- Activity -
I'd like the data below restated word for word, with the pictures left out.

(Extracted page text data)
++++++++

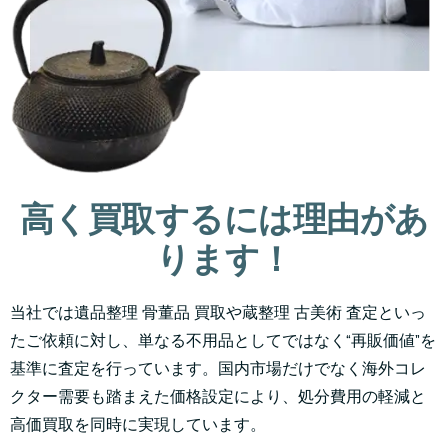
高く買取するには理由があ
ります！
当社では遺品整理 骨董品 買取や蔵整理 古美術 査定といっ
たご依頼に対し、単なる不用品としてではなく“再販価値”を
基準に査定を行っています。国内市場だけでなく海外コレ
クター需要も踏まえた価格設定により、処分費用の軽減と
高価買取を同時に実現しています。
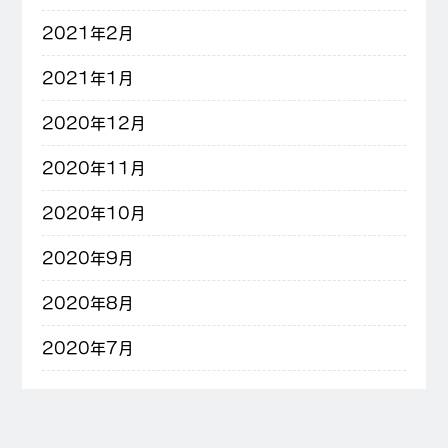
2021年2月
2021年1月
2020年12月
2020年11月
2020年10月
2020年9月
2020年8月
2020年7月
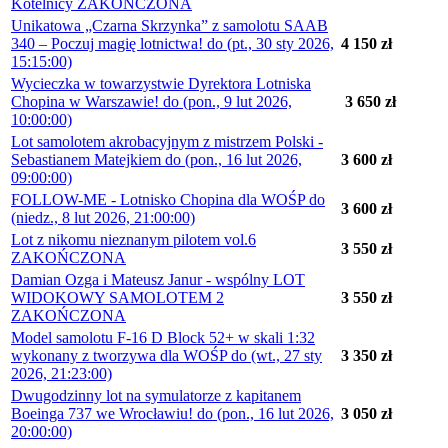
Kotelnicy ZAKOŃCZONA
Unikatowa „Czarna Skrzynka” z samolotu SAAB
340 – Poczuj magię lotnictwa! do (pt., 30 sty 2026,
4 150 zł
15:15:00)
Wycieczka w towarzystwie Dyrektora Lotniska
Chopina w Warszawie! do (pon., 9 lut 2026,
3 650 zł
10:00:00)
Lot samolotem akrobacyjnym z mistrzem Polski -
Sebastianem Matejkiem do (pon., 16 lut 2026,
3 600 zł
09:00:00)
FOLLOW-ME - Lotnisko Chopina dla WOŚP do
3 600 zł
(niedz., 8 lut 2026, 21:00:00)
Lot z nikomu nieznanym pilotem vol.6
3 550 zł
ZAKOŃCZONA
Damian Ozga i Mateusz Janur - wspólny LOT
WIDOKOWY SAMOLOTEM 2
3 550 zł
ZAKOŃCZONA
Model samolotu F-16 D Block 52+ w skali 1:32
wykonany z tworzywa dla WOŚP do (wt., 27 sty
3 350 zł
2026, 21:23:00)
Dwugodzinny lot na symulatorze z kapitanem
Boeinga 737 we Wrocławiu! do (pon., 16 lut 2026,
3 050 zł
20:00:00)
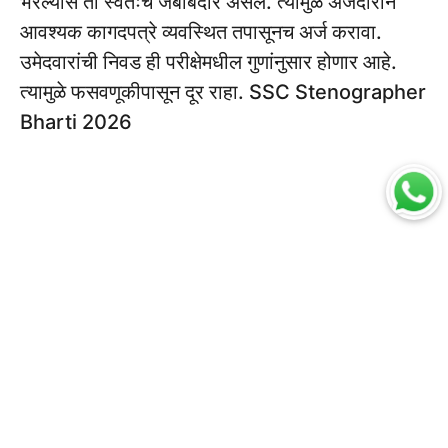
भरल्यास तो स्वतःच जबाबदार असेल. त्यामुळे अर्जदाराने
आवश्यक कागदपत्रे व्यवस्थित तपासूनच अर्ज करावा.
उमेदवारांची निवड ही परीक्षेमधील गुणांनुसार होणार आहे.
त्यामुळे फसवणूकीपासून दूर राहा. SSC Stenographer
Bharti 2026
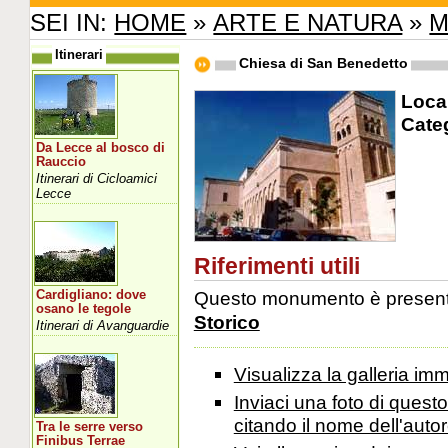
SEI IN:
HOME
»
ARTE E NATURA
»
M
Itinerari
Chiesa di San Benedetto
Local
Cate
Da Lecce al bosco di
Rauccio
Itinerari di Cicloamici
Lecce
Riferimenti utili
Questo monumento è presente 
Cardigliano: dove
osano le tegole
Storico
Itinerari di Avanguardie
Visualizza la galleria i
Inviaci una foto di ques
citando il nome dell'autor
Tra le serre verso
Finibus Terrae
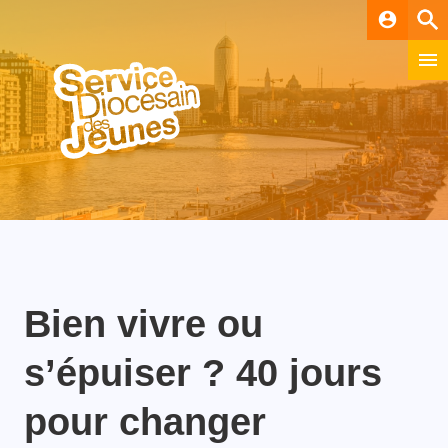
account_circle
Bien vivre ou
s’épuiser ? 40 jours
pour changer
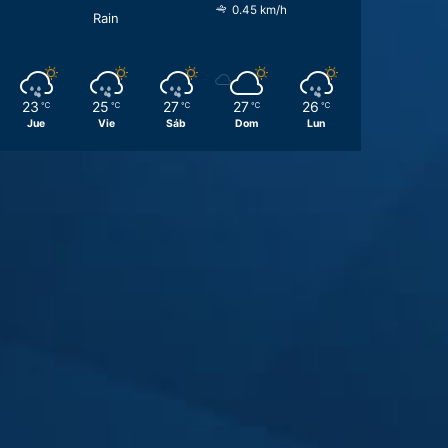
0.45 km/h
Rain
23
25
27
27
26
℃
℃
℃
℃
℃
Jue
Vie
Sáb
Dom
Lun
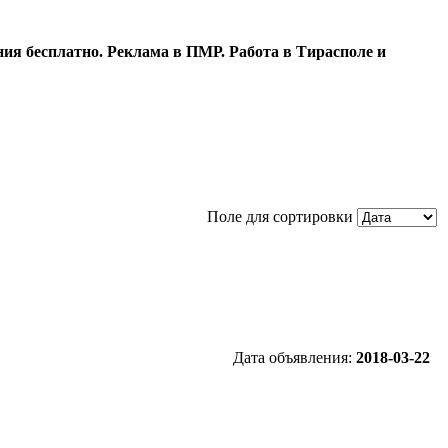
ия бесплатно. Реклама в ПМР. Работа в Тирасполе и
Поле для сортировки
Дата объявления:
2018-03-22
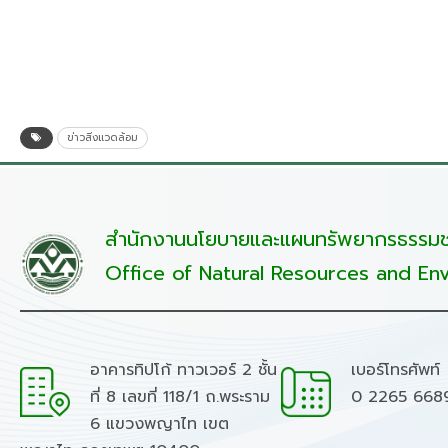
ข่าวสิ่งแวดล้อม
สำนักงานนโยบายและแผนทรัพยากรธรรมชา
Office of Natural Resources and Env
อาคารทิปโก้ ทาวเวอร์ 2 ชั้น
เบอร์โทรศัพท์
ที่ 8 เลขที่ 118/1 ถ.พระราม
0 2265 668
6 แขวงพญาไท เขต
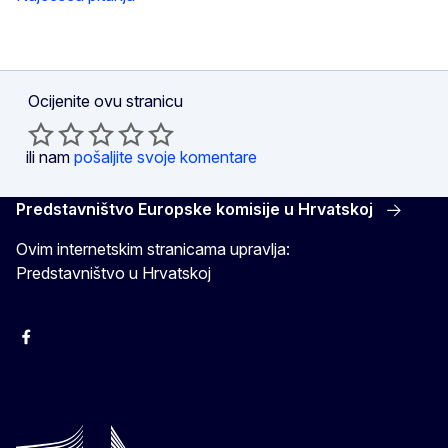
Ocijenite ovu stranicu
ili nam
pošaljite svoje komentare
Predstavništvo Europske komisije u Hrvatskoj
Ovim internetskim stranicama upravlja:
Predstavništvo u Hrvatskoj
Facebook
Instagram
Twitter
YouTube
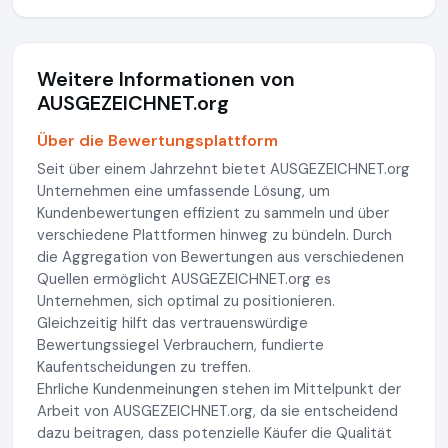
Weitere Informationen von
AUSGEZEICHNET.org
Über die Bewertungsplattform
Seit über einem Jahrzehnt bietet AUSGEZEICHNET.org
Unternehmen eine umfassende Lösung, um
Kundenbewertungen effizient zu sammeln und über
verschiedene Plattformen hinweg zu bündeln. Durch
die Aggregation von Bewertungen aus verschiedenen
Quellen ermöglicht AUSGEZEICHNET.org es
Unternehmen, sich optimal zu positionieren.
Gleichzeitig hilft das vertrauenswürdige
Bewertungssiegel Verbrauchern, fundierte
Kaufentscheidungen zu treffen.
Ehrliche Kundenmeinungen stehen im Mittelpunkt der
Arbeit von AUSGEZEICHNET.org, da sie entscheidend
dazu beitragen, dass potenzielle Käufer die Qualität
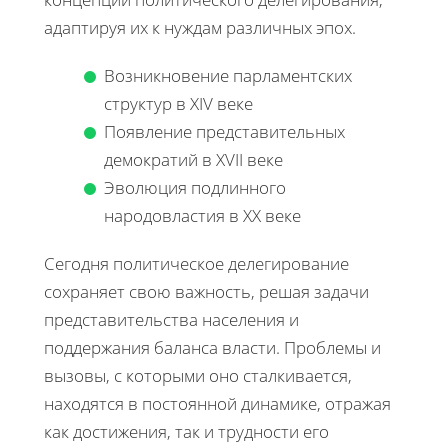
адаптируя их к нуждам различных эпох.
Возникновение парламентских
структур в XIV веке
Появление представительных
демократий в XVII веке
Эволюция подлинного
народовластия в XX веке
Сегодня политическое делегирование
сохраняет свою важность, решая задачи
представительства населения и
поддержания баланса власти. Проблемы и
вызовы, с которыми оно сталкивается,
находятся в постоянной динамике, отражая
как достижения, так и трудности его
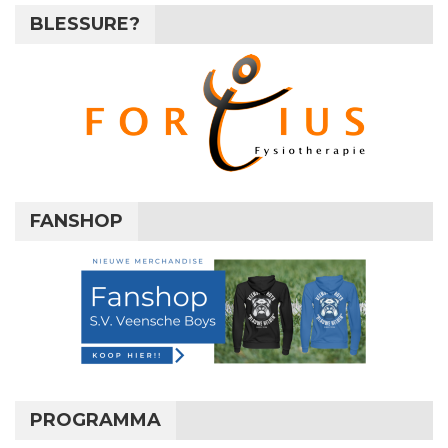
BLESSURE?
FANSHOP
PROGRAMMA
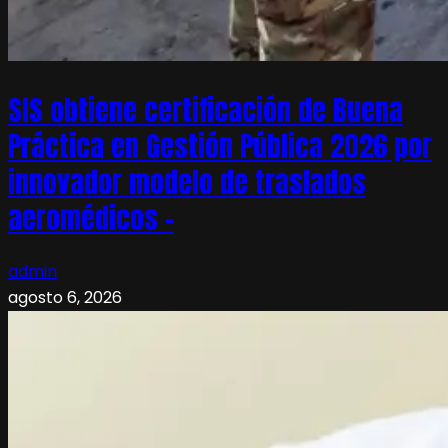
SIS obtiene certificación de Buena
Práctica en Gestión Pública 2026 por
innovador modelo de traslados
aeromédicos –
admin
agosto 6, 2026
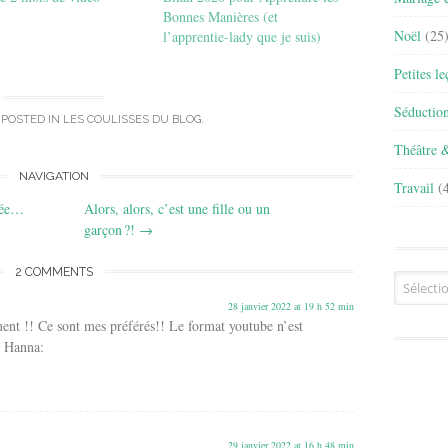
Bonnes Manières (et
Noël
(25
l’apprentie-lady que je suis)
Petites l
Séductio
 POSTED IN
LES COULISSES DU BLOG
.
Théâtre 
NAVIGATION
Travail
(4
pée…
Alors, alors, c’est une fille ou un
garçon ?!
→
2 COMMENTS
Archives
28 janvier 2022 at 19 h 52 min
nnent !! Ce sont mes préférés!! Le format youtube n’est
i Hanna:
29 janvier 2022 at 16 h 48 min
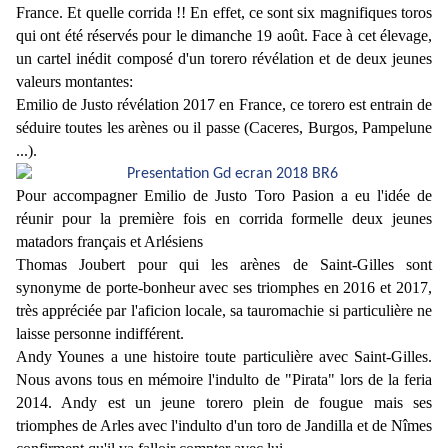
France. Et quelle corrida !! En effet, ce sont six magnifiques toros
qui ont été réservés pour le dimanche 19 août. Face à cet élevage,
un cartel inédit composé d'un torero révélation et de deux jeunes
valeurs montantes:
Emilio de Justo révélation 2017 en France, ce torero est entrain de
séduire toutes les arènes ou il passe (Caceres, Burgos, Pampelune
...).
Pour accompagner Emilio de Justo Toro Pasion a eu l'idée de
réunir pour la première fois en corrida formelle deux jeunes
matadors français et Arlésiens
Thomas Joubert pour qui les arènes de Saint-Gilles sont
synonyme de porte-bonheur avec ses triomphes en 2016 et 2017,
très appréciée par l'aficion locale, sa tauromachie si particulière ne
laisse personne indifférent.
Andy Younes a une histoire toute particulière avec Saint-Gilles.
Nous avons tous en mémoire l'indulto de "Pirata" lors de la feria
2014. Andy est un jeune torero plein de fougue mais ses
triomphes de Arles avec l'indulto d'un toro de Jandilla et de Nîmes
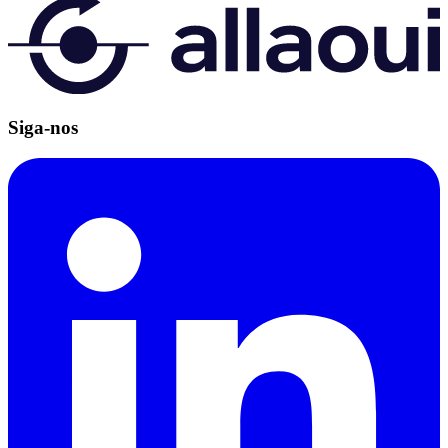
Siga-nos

++++++++

- Written response -
高く買取するには理由があ
ります！
当社では遺品整理 骨董品 買取や蔵整理 古美術 査定といっ
たご依頼に対し、単なる不用品としてではなく“再販価値”を
基準に査定を行っています。国内市場だけでなく海外コレ
クター需要も踏まえた価格設定により、処分費用の軽減と
高価買取を同時に実現しています。
2021年2月
2021年1月
2020年12月
2020年11月
2020年10月
2020年9月
2020年8月
2020年7月
Kotelnicy ZAKOŃCZONA
Unikatowa „Czarna Skrzynka” z samolotu SAAB
340 – Poczuj magię lotnictwa! do (pt., 30 sty 2026,
4 150 zł
15:15:00)
Wycieczka w towarzystwie Dyrektora Lotniska
Chopina w Warszawie! do (pon., 9 lut 2026,
3 650 zł
10:00:00)
Lot samolotem akrobacyjnym z mistrzem Polski -
Sebastianem Matejkiem do (pon., 16 lut 2026,
3 600 zł
09:00:00)
FOLLOW-ME - Lotnisko Chopina dla WOŚP do
3 600 zł
(niedz., 8 lut 2026, 21:00:00)
Lot z nikomu nieznanym pilotem vol.6
3 550 zł
ZAKOŃCZONA
Damian Ozga i Mateusz Janur - wspólny LOT
WIDOKOWY SAMOLOTEM 2
3 550 zł
ZAKOŃCZONA
Model samolotu F-16 D Block 52+ w skali 1:32
wykonany z tworzywa dla WOŚP do (wt., 27 sty
3 350 zł
2026, 21:23:00)
Dwugodzinny lot na symulatorze z kapitanem
Boeinga 737 we Wrocławiu! do (pon., 16 lut 2026,
3 050 zł
20:00:00)
भरल्यास तो स्वतःच जबाबदार असेल. त्यामुळे अर्जदाराने
आवश्यक कागदपत्रे व्यवस्थित तपासूनच अर्ज करावा.
उमेदवारांची निवड ही परीक्षेमधील गुणांनुसार होणार आहे.
त्यामुळे फसवणूकीपासून दूर राहा. SSC Stenographer
Bharti 2026
SEI IN:
HOME
»
ARTE E NATURA
»
M
Itinerari
Chiesa di San Benedetto
Local
Cate
Da Lecce al bosco di
Rauccio
Itinerari di Cicloamici
Lecce
Riferimenti utili
Questo monumento è presente 
Cardigliano: dove
osano le tegole
Storico
Itinerari di Avanguardie
Visualizza la galleria i
Inviaci una foto di ques
citando il nome dell'autor
Tra le serre verso
Finibus Terrae
account_circle
Bien vivre ou
s’épuiser ? 40 jours
pour changer
0.45 km/h
Rain
23
25
27
27
26
℃
℃
℃
℃
℃
Jue
Vie
Sáb
Dom
Lun
ия бесплатно. Реклама в ПМР. Работа в Тирасполе и
Поле для сортировки
Дата объявления:
2018-03-22
ข่าวสิ่งแวดล้อม
สำนักงานนโยบายและแผนทรัพยากรธรรมชา
Office of Natural Resources and Env
อาคารทิปโก้ ทาวเวอร์ 2 ชั้น
เบอร์โทรศัพท์
ที่ 8 เลขที่ 118/1 ถ.พระราม
0 2265 668
6 แขวงพญาไท เขต
Ocijenite ovu stranicu
ili nam
pošaljite svoje komentare
Predstavništvo Europske komisije u Hrvatskoj
Ovim internetskim stranicama upravlja:
Predstavništvo u Hrvatskoj
Facebook
Instagram
Twitter
YouTube
Weitere Informationen von
AUSGEZEICHNET.org
Über die Bewertungsplattform
Seit über einem Jahrzehnt bietet AUSGEZEICHNET.org
Unternehmen eine umfassende Lösung, um
Kundenbewertungen effizient zu sammeln und über
verschiedene Plattformen hinweg zu bündeln. Durch
die Aggregation von Bewertungen aus verschiedenen
Quellen ermöglicht AUSGEZEICHNET.org es
Unternehmen, sich optimal zu positionieren.
Gleichzeitig hilft das vertrauenswürdige
Bewertungssiegel Verbrauchern, fundierte
Kaufentscheidungen zu treffen.
Ehrliche Kundenmeinungen stehen im Mittelpunkt der
Arbeit von AUSGEZEICHNET.org, da sie entscheidend
dazu beitragen, dass potenzielle Käufer die Qualität
адаптируя их к нуждам различных эпох.
Возникновение парламентских
структур в XIV веке
Появление представительных
демократий в XVII веке
Эволюция подлинного
народовластия в XX веке
Сегодня политическое делегирование
сохраняет свою важность, решая задачи
представительства населения и
поддержания баланса власти. Проблемы и
вызовы, с которыми оно сталкивается,
находятся в постоянной динамике, отражая
как достижения, так и трудности его
BLESSURE?
FANSHOP
PROGRAMMA
SIS obtiene certificación de Buena
Práctica en Gestión Pública 2026 por
innovador modelo de traslados
aeromédicos –
admin
agosto 6, 2026
Bonnes Manières (et
Noël
(25
l’apprentie-lady que je suis)
Petites l
Séductio
 POSTED IN
LES COULISSES DU BLOG
.
Théâtre 
NAVIGATION
Travail
(4
pée…
Alors, alors, c’est une fille ou un
garçon ?!
→
2 COMMENTS
Archives
28 janvier 2022 at 19 h 52 min
nnent !! Ce sont mes préférés!! Le format youtube n’est
i Hanna:
29 janvier 2022 at 16 h 48 min
France. Et quelle corrida !! En effet, ce sont six magnifiques toros
qui ont été réservés pour le dimanche 19 août. Face à cet élevage,
un cartel inédit composé d'un torero révélation et de deux jeunes
valeurs montantes:
Emilio de Justo révélation 2017 en France, ce torero est entrain de
séduire toutes les arènes ou il passe (Caceres, Burgos, Pampelune
...).
Pour accompagner Emilio de Justo Toro Pasion a eu l'idée de
réunir pour la première fois en corrida formelle deux jeunes
matadors français et Arlésiens
Thomas Joubert pour qui les arènes de Saint-Gilles sont
synonyme de porte-bonheur avec ses triomphes en 2016 et 2017,
très appréciée par l'aficion locale, sa tauromachie si particulière ne
laisse personne indifférent.
Andy Younes a une histoire toute particulière avec Saint-Gilles.
Nous avons tous en mémoire l'indulto de "Pirata" lors de la feria
2014. Andy est un jeune torero plein de fougue mais ses
triomphes de Arles avec l'indulto d'un toro de Jandilla et de Nîmes
Siga-nos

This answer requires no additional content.